Sixty-four percent of pastors agree that sexual or domestic violence occurs in the lives of people in their congregation—including 24 percent who strongly agree. Thirty percent disagree—including 13 percent who strongly disagree. Sixty-two percent say their church has taken action against domestic or sexual abuse at least once a year.
Ninety-six percent of pastors say they have a responsibility to ask church members about possible abuse if they see signs of domestic or sexual violence. Three percent disagree.
When responding to a case of domestic or sexual violence, 81 percent of pastors say they have provided a referral to an agency that assists victims. Seventy percent have provided marriage or couple's counseling. Forty-six percent provided counseling for the abuser. Forty percent did a safety risk assessment for the victim.
Despite their willingness to help, many pastors still feel ill-prepared according to the study.
Only about half (55 percent) of pastors say they are familiar or very familiar with domestic violence resources in their community. And half say they don't have sufficient training to address sexual or domestic abuse.
"Pastors want to care for victims of domestic and sexual violence," McConnell said. "And they are often called to care for victims. But they don't always know what to do."
And some of the ways they respond can cause more harm than good according to experts, said McConnell.
Domestic violence experts, for example, say providing safety for victims should come first. Yet less than half of pastors have done an assessment. And many pastors provide couples counseling in response to violence, something experts say can put victims at risk, said McConnell.

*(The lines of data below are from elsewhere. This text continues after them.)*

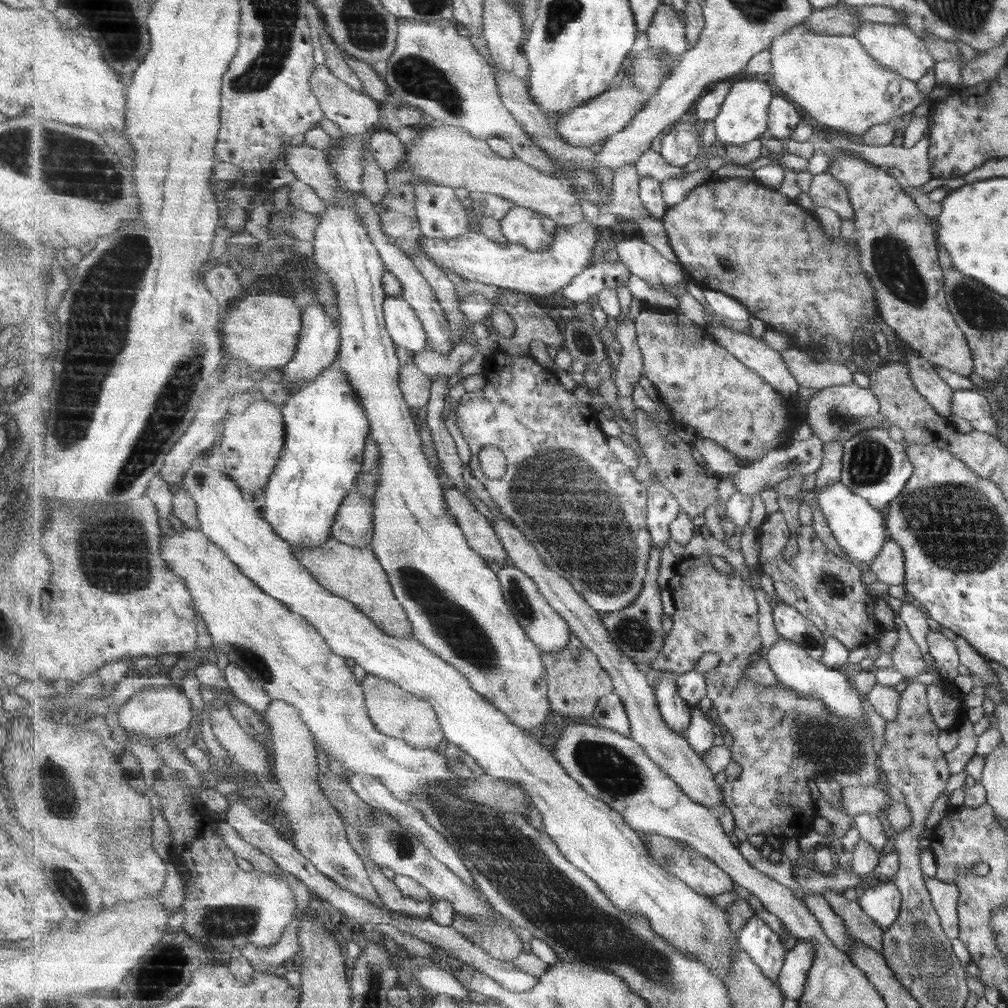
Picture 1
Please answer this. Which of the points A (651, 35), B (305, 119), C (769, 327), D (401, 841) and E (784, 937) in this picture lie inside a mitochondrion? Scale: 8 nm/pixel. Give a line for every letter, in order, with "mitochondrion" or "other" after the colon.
A: other
B: other
C: other
D: mitochondrion
E: other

"We know caring faith communities respond to need. But in responding to abuse and harassment, we have much work left to do," said Rick Santos, president and CEO of IMA World Health. "Our next generation of faith leaders need to be prepared to preach about prevention from the pulpit, create a safe space within their churches and lend their voices to the movement for lasting change in our society."
Bob Smietana is the former senior writer for Facts & Trends.